Tuesday 18 November 2014

How Congress Could Block a Nuclear Deal With Iran

November 18, 2014 The deadline for a nuclear deal with Iran is next Monday, and congressional opponents of an agreement are considering their options for preventing one from being struck. Congress has a wide range of tools it can use to get in the way of a deal with Iran—and President Obama has a few tricks he can use to counter.

A deal with Iran faces stiff opposition from members of both parties, who are wary of an agreement that would provide Iran with substantial sanctions relief without requiring it to dismantle its nuclear program. Sen. Mark Kirk, a Republican from Illinois, and Sen. Robert Menendez, a Democrat from New Jersey, are spearheading the chamber's opposition to a deal. In a joint statement last week, they said they would challenge any agreement that did not require Iran to completely take apart its nuclear program. "We will work with our colleagues in Congress to act decisively, as we have in the past," the statement read.

The most obvious avenue available to Congress for blocking a deal is legislative action. Because the deal rides on sanctions relief, Congress can deprive the American negotiating team of its strongest bargaining chip by either imposing new sanctions on Iran or making it very difficult for the U.S. to keep any promise to roll back existing sanctions.

But any new sanctions legislation Congress passes would be, of course, subject to a presidential veto. Obama threatened to veto a bipartisan bill to impose new sanctions on Iran last December, and given that a deal with Iran is quickly becoming a legacy issue, he's likely to do what he can now to keep it alive.

To keep the president out of the picture, Congress could pass a nonbinding expression of congressional will, says Rudy deLeon, former deputy secretary of defense and a senior fellow at the Center for American Progress. A nonbinding resolution would make a point without creating an enforceable law that would require the president's signature.
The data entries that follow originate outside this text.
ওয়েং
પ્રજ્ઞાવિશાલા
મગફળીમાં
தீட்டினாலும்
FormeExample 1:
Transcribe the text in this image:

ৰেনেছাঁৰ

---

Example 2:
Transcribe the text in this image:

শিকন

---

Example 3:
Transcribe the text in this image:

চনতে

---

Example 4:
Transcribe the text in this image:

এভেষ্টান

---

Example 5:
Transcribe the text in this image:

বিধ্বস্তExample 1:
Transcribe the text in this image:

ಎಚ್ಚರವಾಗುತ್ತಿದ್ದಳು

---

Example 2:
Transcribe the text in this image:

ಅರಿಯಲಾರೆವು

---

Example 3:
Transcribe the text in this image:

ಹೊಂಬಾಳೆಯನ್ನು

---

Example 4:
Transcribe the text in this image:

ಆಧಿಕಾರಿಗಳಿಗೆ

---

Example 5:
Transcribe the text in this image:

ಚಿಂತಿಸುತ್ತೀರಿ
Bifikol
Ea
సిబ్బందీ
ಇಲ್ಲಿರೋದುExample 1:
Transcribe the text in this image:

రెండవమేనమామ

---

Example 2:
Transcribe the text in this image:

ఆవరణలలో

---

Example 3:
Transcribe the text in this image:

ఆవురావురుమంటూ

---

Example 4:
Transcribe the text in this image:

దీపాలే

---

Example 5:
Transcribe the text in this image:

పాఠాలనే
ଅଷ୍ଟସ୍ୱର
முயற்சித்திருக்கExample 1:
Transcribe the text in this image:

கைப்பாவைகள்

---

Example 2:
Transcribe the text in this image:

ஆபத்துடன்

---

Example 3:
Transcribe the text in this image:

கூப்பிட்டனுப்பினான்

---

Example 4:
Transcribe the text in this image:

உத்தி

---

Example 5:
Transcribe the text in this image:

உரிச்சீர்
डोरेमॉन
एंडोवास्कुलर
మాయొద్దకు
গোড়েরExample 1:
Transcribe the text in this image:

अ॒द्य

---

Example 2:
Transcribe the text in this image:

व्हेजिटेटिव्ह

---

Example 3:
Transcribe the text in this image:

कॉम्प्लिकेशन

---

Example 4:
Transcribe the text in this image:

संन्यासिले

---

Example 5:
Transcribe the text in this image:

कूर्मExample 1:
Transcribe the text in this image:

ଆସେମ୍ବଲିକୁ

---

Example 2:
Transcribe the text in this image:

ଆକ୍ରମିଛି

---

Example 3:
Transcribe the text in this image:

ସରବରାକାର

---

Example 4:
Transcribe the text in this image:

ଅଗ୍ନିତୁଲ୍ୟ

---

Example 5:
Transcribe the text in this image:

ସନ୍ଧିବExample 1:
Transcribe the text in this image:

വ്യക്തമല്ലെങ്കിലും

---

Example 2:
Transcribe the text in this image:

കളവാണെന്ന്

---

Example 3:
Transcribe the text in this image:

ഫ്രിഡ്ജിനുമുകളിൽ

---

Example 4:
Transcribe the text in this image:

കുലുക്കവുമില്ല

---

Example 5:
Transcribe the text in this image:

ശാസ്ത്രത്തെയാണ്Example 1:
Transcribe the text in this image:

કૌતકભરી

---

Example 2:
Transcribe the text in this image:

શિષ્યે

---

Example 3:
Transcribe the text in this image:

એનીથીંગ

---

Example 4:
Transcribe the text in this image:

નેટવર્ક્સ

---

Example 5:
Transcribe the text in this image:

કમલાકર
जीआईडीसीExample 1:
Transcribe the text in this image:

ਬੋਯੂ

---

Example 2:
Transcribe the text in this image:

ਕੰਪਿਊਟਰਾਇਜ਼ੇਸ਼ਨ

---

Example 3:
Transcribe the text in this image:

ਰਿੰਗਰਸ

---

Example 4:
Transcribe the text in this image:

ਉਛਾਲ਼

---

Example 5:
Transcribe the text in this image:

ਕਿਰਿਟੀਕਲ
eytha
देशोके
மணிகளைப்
Negotiations are so fragile, and each side's distrust of the other so deep, that a symbolic gesture could be just as effective as legal action. "It doesn't do any good as a legal matter for Congress to tell the president, 'Don't negotiate this agreement,' " says Dan Marcus, a fellow in law and government at American University. "But as a practical matter, it could have an effect." If Iran is worried that Congress will undercut a deal once it's made, or that a future president will back out, an agreement could fall apart before it's even implemented.

The existing economic sanctions on Iran come in two main forms. A good chunk of the sanctions regime was implemented by executive order, which makes it easy for the president to strip away whatever punitive measures he sees fit to end. But a number of the harshest sanctions on Iran were written into law by Congress and would require a congressional vote to repeal.
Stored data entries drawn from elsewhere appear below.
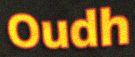
Oudh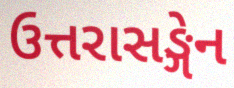
ઉત્તરાસઙ્ગેન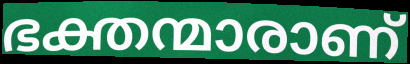
ഭക്തന്മാരാണ്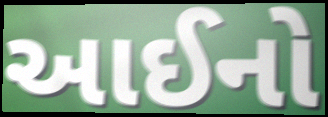
આઈનો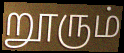
றூரும்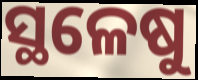
ସ୍ଥଳେଷୁ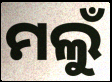
ମଲୁଁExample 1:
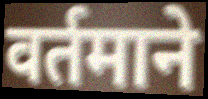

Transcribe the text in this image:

वर्तमाने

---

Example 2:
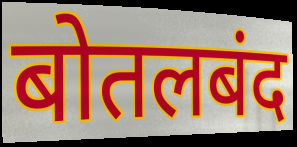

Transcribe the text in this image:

बोतलबंद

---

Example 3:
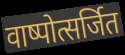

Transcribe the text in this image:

वाष्पोत्सर्जित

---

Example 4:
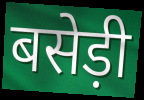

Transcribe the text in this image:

बसेड़ी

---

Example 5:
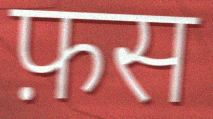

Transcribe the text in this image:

फ़स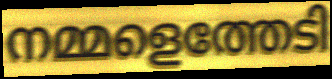
നമ്മളെത്തേടി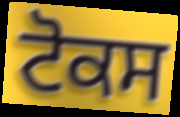
ਟੋਕਸ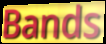
Bands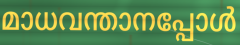
മാധവന്താനപ്പോൾ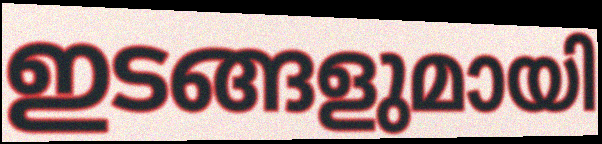
ഇടങ്ങളുമായി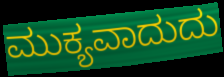
ಮುಕ್ಯವಾದುದು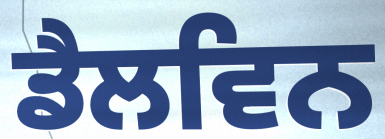
ਡੈਲਵਿਨ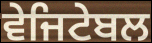
ਵੇਜਿਟੇਬਲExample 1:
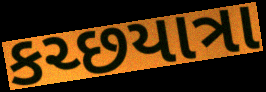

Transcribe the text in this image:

કચ્છયાત્રા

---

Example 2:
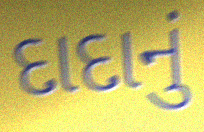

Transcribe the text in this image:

દાદાનું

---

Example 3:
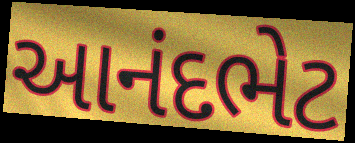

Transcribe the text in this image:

આનંદભેટ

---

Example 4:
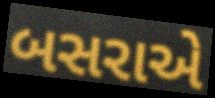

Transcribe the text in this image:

બસરાએ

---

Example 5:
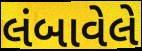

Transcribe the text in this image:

લંબાવેલે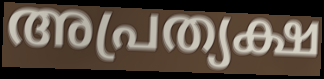
അപ്രത്യക്ഷ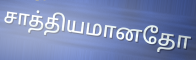
சாத்தியமானதோ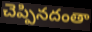
చెప్పినదంతా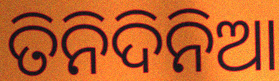
ତିନିଦିନିଆ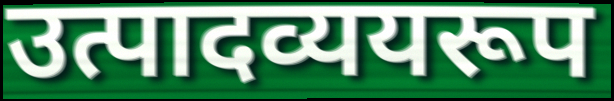
उत्पादव्ययरूप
The president can intervene to provide temporary relief, but he would eventually have to involve lawmakers. "Congress, when it enacts sanctions, usually gives the executive branch some authorities for waiving them," says deLeon. "Remember: It was the administration that asked for the sanctions in the first place. But at the one-year mark, to take some of these elements off will require that there be legislation."

Another approach that's been floated to block a deal is to deny funding for necessary elements of the agreement. Sen. Lindsey Graham, R-S.C., has threatened to do just that if the White House tries to make a deal without involving Congress. But Marcus says that appropriations, usually one of the most effective weapons Congress wields, doesn't have so much clout here. "This is not something that requires a lot of money," he says.

Even as it puts up opposition to a deal, Congress has its own image to worry about. "Congress doesn't want to be viewed as having sabotaged a deal," says deLeon. Instead, it may want to wait until it's sure that a potential deal is unacceptable, even if the alternative is a return to the status quo, Marcus says. "Five years from now, when the Iranians are sitting there with their nuclear weapons and threatening their neighbors, the people who said 'let's wreck this deal' won't look so good."